Figure 15a,b separately give the convergence process of the FFE and DFE at 100 Gb/s with a 33-dB channel loss at the Nyquist frequency. As depicted, the FFE tap coefficients become stable within 5 us, while the DFE coefficients need 15 us to get convergence. This convergence-speed setup can effectively prevent mutual pulling between these two loops.

Table 4. PAM4 receiver performance comparisons.

References	This Work	[10]	[13]	[1]
Technology	28 nm CMOS	28 nm CMOS	7 nm FinFET	7 nm FinFET
Data rate	100 Gb/s	100 Gb/s	112 Gb/s	134 Gb/s
Data formate	PAM4	PAM4	PAM4	PAM4
Equalization	16-tap FFE,1-tap DFE	2-tap FFE,2-tap DFE	32-tap FFE,1-tap DFE	CTLE,16-tap FFE,1-tap DFE
Channel	33 dB	-	35 dB	33 dB
Area	1.2 mm2	5.5 mm2	-	0.383 mm2
Supply	0.9 V	-	0.75 V/0.9 V/1.2 V	0.88 V/1.2 V/1.5 V
DSP power efficiency	7.22 pJ/bit	3.9 pJ/bit	3.0 pJ/bit	5.1 pJ/bit
BER	$1\times {10}^{-8}$	-	$1\times {10}^{-9}$	$1\times {10}^{-6}$

summarizes the performance of the DSP in this design and compares it to other DSPs running PAM4 receivers over 56 Gb/s. Clearly, the DSP field has an area advantage compared to [10], which also uses a 28-nm process. In addition, the DSP power consumption of this design is 7.2 pJ/bit, which is higher than the DSP power consumption of [1,13], but the 7 nm FinFET process is used in the design of [1,13], compared with 28 nm is more advanced. In the design of [10], only 2-tap FFE is used, which greatly reduces the number of taps compared to this design. Therefore, the power consumption of [10] has a large advantage in the 28 nm process. In addition, the 33dB equalization capability of this design is also competitive with other designs.

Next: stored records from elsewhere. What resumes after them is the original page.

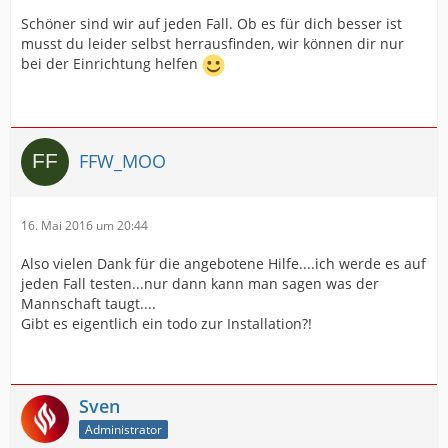
Schöner sind wir auf jeden Fall. Ob es für dich besser ist
musst du leider selbst herrausfinden, wir können dir nur
bei der Einrichtung helfen
FFW_MOO
16. Mai 2016 um 20:44
Also vielen Dank für die angebotene Hilfe....ich werde es auf
jeden Fall testen...nur dann kann man sagen was der
Mannschaft taugt....
Gibt es eigentlich ein todo zur Installation?!
Sven
Administrator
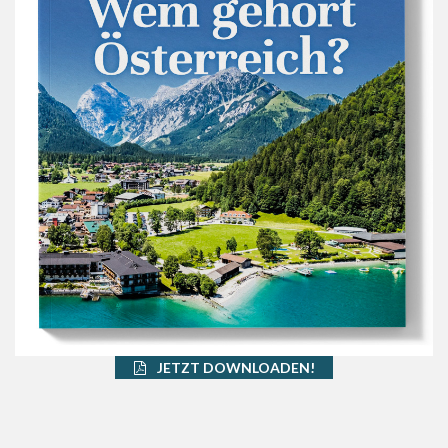
JETZT DOWNLOADEN!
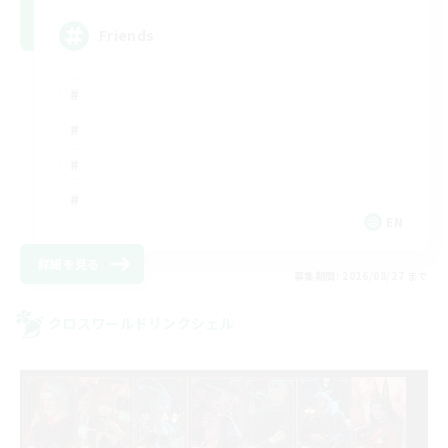
Friends
EN
詳細を見る
募集期間: 2026/08/27 まで
クロスワールドリンクシェル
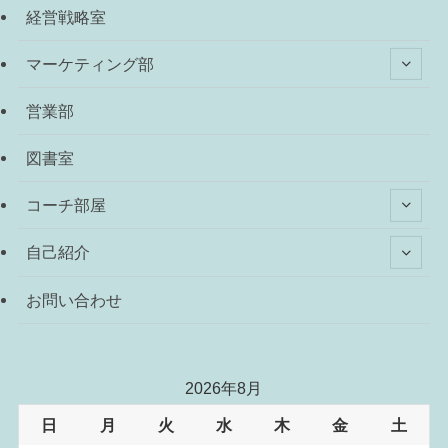
経営戦略室
マーケティング部
営業部
図書室
コーチ部屋
自己紹介
お問い合わせ
2026年8月
日
月
火
水
木
金
土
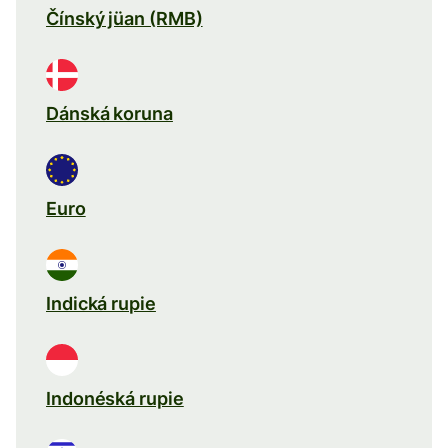
Čínský jüan (RMB)
Dánská koruna
Euro
Indická rupie
Indonéská rupie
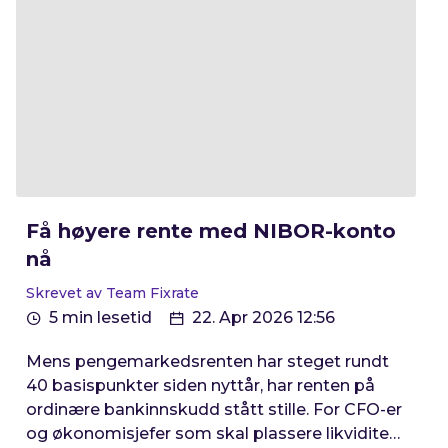
Få høyere rente med NIBOR-konto
nå
Skrevet av Team Fixrate
5 min lesetid
22. Apr 2026 12:56
Mens pengemarkedsrenten har steget rundt
40 basispunkter siden nyttår, har renten på
ordinære bankinnskudd stått stille. For CFO-er
og økonomisjefer som skal plassere likviditet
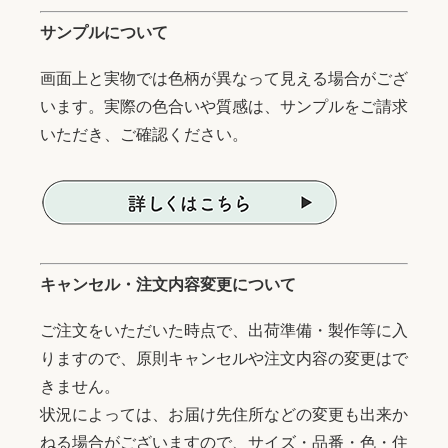
サンプルについて
画面上と実物では色柄が異なって見える場合がござ
います。実際の色合いや質感は、サンプルをご請求
いただき、ご確認ください。
キャンセル・注文内容変更について
ご注文をいただいた時点で、出荷準備・製作等に入
りますので、原則キャンセルや注文内容の変更はで
きません。
状況によっては、お届け先住所などの変更も出来か
ねる場合がございますので、サイズ・品番・色・住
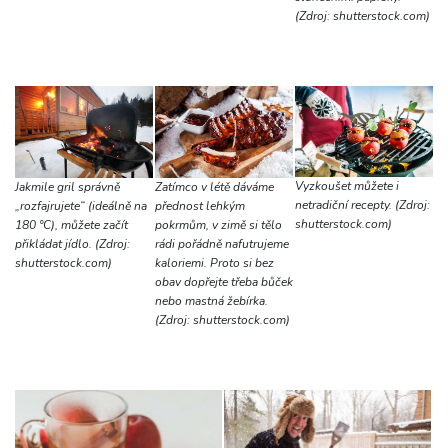
(Zdroj: shutterstock.com)
Vyzkoušet můžete i
Jakmile gril správně
Zatímco v létě dáváme
netradiční recepty. (Zdroj:
„rozfajrujete“ (ideálně na
přednost lehkým
shutterstock.com)
180 °C), můžete začít
pokrmům, v zimě si tělo
přikládat jídlo. (Zdroj:
rádi pořádně nafutrujeme
shutterstock.com)
kaloriemi. Proto si bez
obav dopřejte třeba bůček
nebo mastná žebírka.
(Zdroj: shutterstock.com)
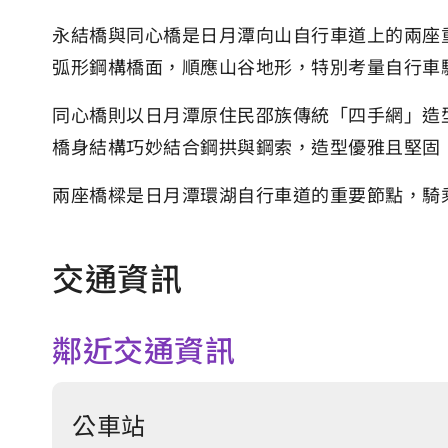
永結橋與同心橋是日月潭向山自行車道上的兩座
弧形鋼構橋面，順應山谷地形，特別考量自行車
同心橋則以日月潭原住民邵族傳統「四手網」造
橋身結構巧妙結合鋼拱與鋼索，造型優雅且堅固
兩座橋樑是日月潭環湖自行車道的重要節點，騎
交通資訊
鄰近交通資訊
公車站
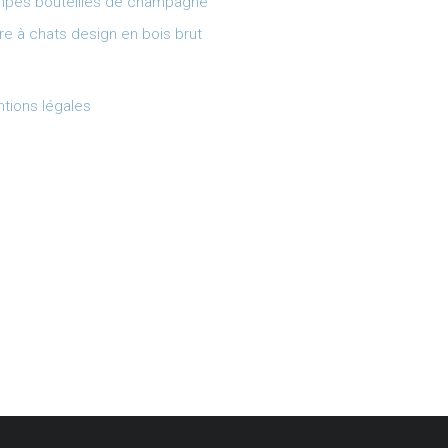
pes bouteilles de champagne
re à chats design en bois brut
tions légales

Finally, we successfully realized the DSP chip applied to the Serdes receiver on the 28 nm process node. Figure 16 gives the layout of the whole system, and Figure 17 is the micrograph of the chip, where the DSP is located at the right bottom. From the simulation results and comparison with other designs, it can be concluded that the design has certain advantages on the 28 nm process node. However, it is worth noting that by optimizing the algorithm in DSP, the power consumption of the whole system can be reduced, but the balancing time will be increased. Therefore, we believe that future research can start from this and explore a method to balance power consumption and balancing ability, so as to enhance the competitiveness of this design.

5. Conclusions

A DSP for ADC-based SerDes receiver has been presented in this paper. It achieves an equalization ability of 33 dB at an operating speed of 100 Gb/s with a 1.2 mm² area and 7.22 pJ/bit power. This design adopts the 28 nm process, it customizes a dedicated high-speed 4-to-1 MUX in the design of the DFE and adopts the speculative structure of the fixed-point operation strategy to support its high-speed operation. At the same time, an LMS algorithm based on random data selection and an average calculation based on the sigma-delta algorithm are proposed to improve the overall power efficiency of the system. Finally, by analyzing the equalization effect of different input data precisions, it is decided to determine the data precision output by ADC as 8 bits. Table 4 compares the key indexes of this design and other designs. It can be seen that for the 7nm FinFET process, due to its advanced technology, its DSP speed will have advantages. However, if more advanced technology is adopted in this design, the speed can reach more than 100 Gb/s. As for the design of the same process [10], it has advantages in power consumption due to the fewer taps applied, but the equalization ability is slightly insufficient. However, the equalization ability of this design can reach the maximum attenuation of 33 dB. In general, under the same process conditions, compared with other DSPS, the DSP designed in this paper has advantages in comprehensive area, power consumption and BERconsideration.